There are questions on Stack Overflow with similar-sounding titles, but there is a critical difference between them and the question I'm asking (and not asking): see below in bold.
Say I have a time-consuming calculation. We'd like the fastest possible calculation and don't mind having several CPU cores spinning. I create a worker thread and hand half the calculation task to the worker.
The main thread sets an input variable for the worker to read, THEN sets the worker's output variable to a certain sentinel value.
The worker thread spins waiting for its output to be set to the sentinel, then reads the input, does the calculation, and overwrites the sentinel with the actual output.
Meanwhile, the main thread does its half of the calculation, then spins waiting for the output to change from the sentinel value it wrote, to any other value.
No race condition is possible, because only main sets the output variable to the sentinel, and only does so when it is non-sentinel. Only the worker sets the output variable to non-sentinel, and only does so when it is sentinel.
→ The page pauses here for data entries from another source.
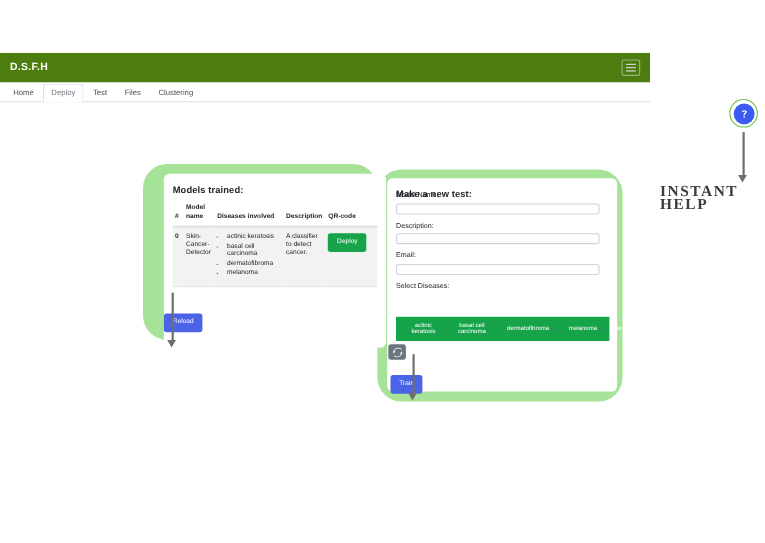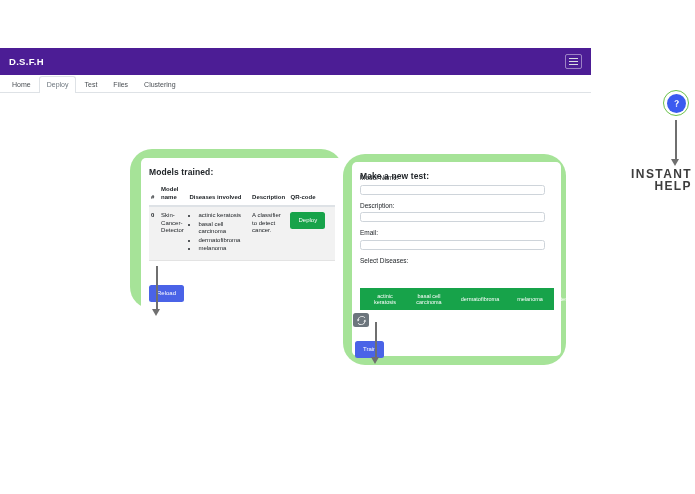--- a/index.html
+++ b/index.html
@@ -18,21 +18,21 @@
   }
   #page{
     position:absolute;left:0;top:48px;width:591px;height:387px;
     background:#ffffff;
     overflow:hidden;
   }
 
   
   .navbar{
     position:absolute;left:0;top:0;width:591px;height:27px;
-    background:#4c1d95;
+    background:#4d7c0f;
     display:flex;align-items:center;
     box-sizing:border-box;
     padding:0 9px;
   }
   .brand{
     color:#ffffff;font-size:9.5px;font-weight:700;letter-spacing:.3px;
   }
   .hamburger{
     margin-left:auto;
     width:15px;height:13px;
@@ -78,21 +78,21 @@
   }
   #hl-left{left:130px;top:101px;width:213px;height:160px;}
   #hl-right{left:343px;top:106px;width:223px;height:211px;}
 
   
   .card{
     position:absolute;
     background:#ffffff;
     border-radius:5px;
   }
-  #card-left{left:141px;top:110px;width:202px;height:158px;}
+  #card-left{left:149px;top:110px;width:202px;height:158px;}
   #card-right{left:352px;top:114px;width:209px;height:194px;}
 
   .card-title{
     font-size:8.5px;font-weight:700;color:#212529;
     margin:0;padding:9px 0 0 8px;
     letter-spacing:.1px;
   }
 
   
   table.models{
@@ -189,26 +189,26 @@
     background:#6c757d;
     border:none;border-radius:2.5px;
     display:flex;align-items:center;justify-content:center;
     cursor:pointer;
     padding:0;
   }
 
   
   .ann-text{
     position:absolute;
-    font-family:Liberation Sans, sans-serif;
-    font-size:12px;
+    font-family:Liberation Serif, serif;
+    font-size:14px;
     font-weight:700;
     color:#3d3d3d;
     letter-spacing:1.6px;
-    text-align:right;
+    text-align:left;
     line-height:11.5px;
     white-space:pre-line;
   }
   #ann-left{left:118px;top:329px;width:120px;}
   #ann-mid{left:304px;top:373px;width:180px;}
   #ann-right{left:600px;top:169px;width:92px;letter-spacing:1.4px;}
 
   .arrow-line{position:absolute;background:#6f6f6f;width:1.6px;}
   .arrow-head{
     position:absolute;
To end the child thread, the main thread sets a bool flag for the worker to exit, then sets the output variable to a sentinel. The worker sees the sentinel, checks the exit flag, and exits instead of doing the calculation.
I have made the input, output, and exit flag variables all atomic<>.
The question is: is this the fastest reliable way to communicate variables like double and bool between threads? Especially I in fact need to make all of input, output, and flag atomic? The software runs correctly over hundreds of millions of executions without atomic anything, but I suspect all three really should be atomic. Is there a faster way on a modern Intel CPU? I'm especially concerned about pernicious side effects on the cache lines: should I ensure the variables being spun on are on their own cache line?
(Also, the question is not: are spinning threads wasteful, is this a good general purpose solution for general purpose software, is this how a textbook would do it, are there more general-purpose ways to coordinate threads, etc.)